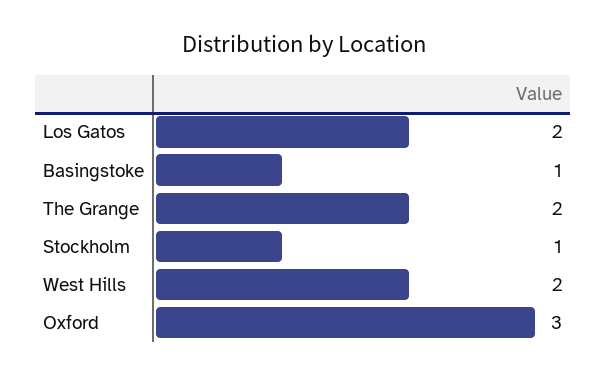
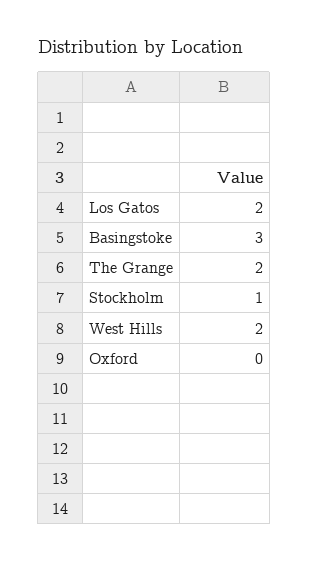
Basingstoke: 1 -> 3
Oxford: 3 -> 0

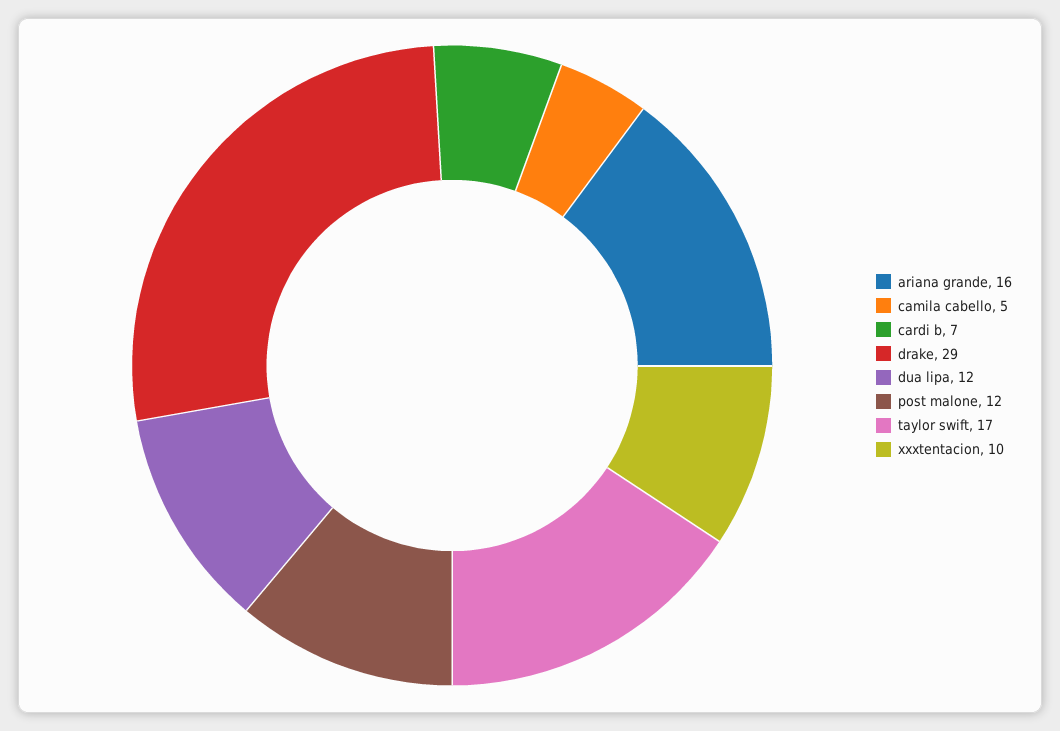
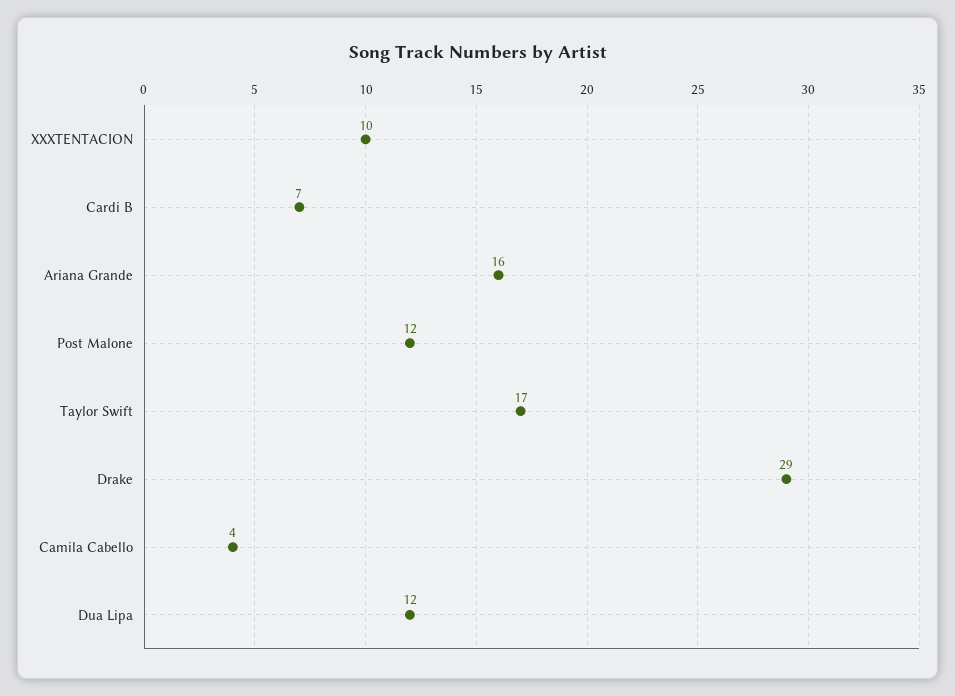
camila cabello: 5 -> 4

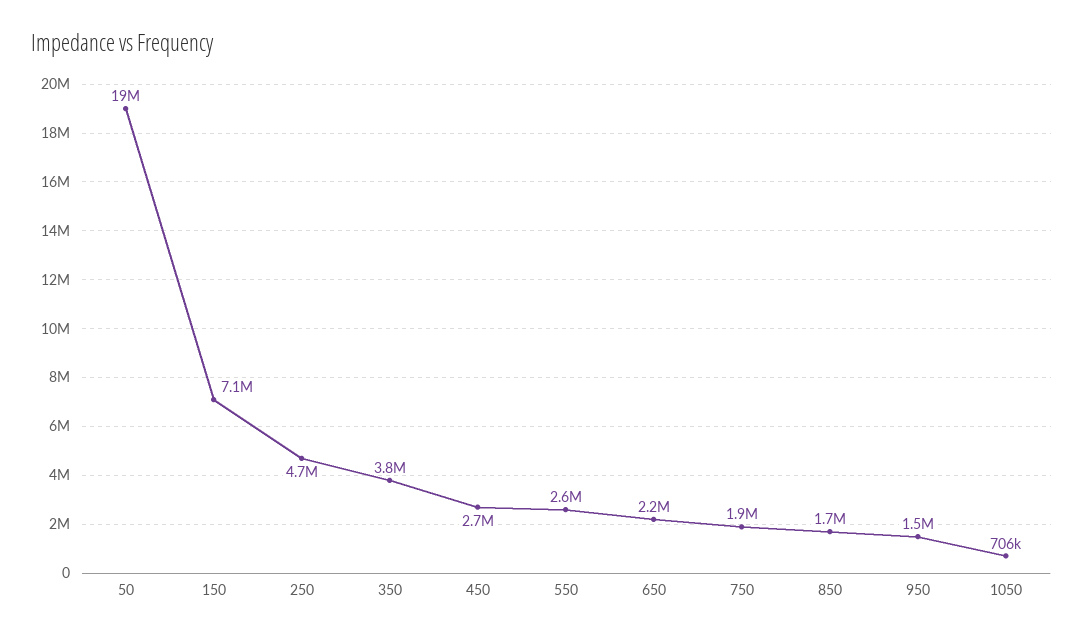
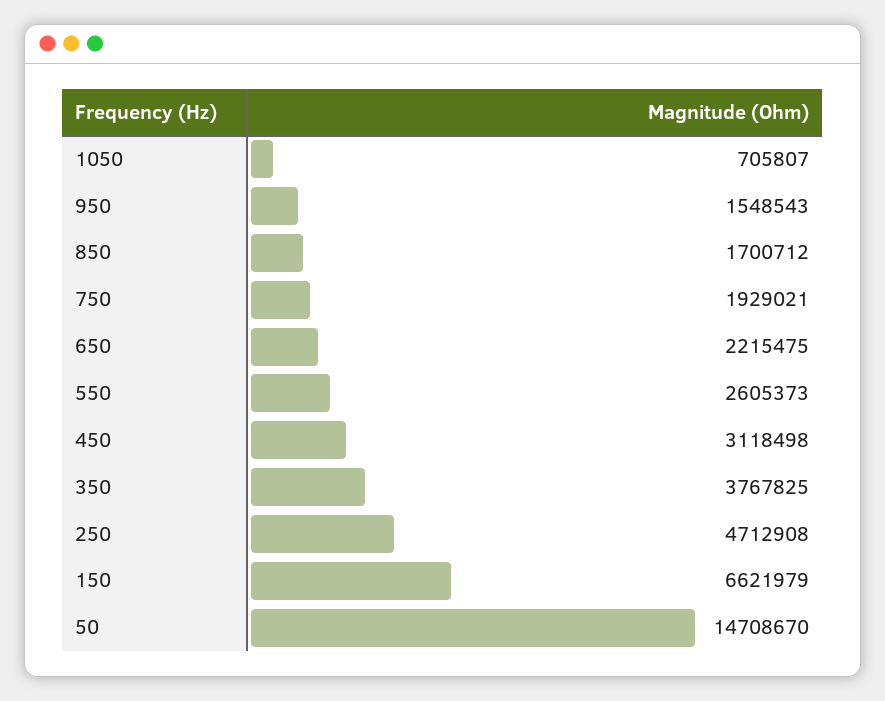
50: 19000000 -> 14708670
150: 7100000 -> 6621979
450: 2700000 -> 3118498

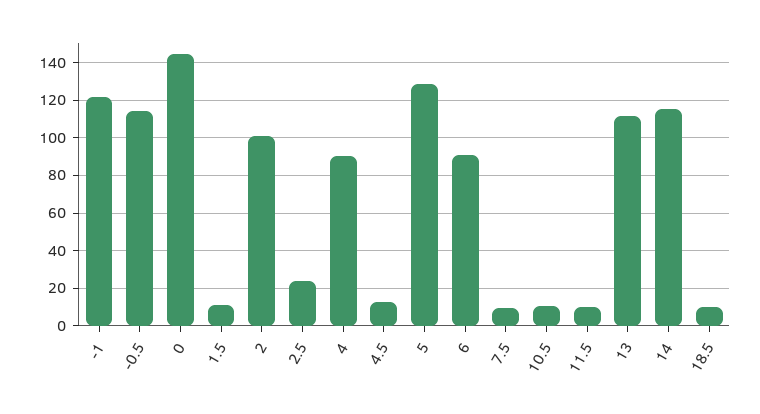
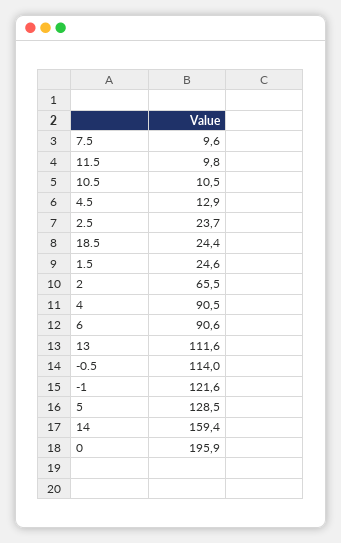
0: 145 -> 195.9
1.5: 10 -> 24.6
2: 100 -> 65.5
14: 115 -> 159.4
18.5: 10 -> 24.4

══════

Exercise goal — In the listing above, find the line containing "50: 19000000 -> 14708670" and restate it and every later line verbatim, with the pictures left out.

Answer space —
50: 19000000 -> 14708670
150: 7100000 -> 6621979
450: 2700000 -> 3118498

0: 145 -> 195.9
1.5: 10 -> 24.6
2: 100 -> 65.5
14: 115 -> 159.4
18.5: 10 -> 24.4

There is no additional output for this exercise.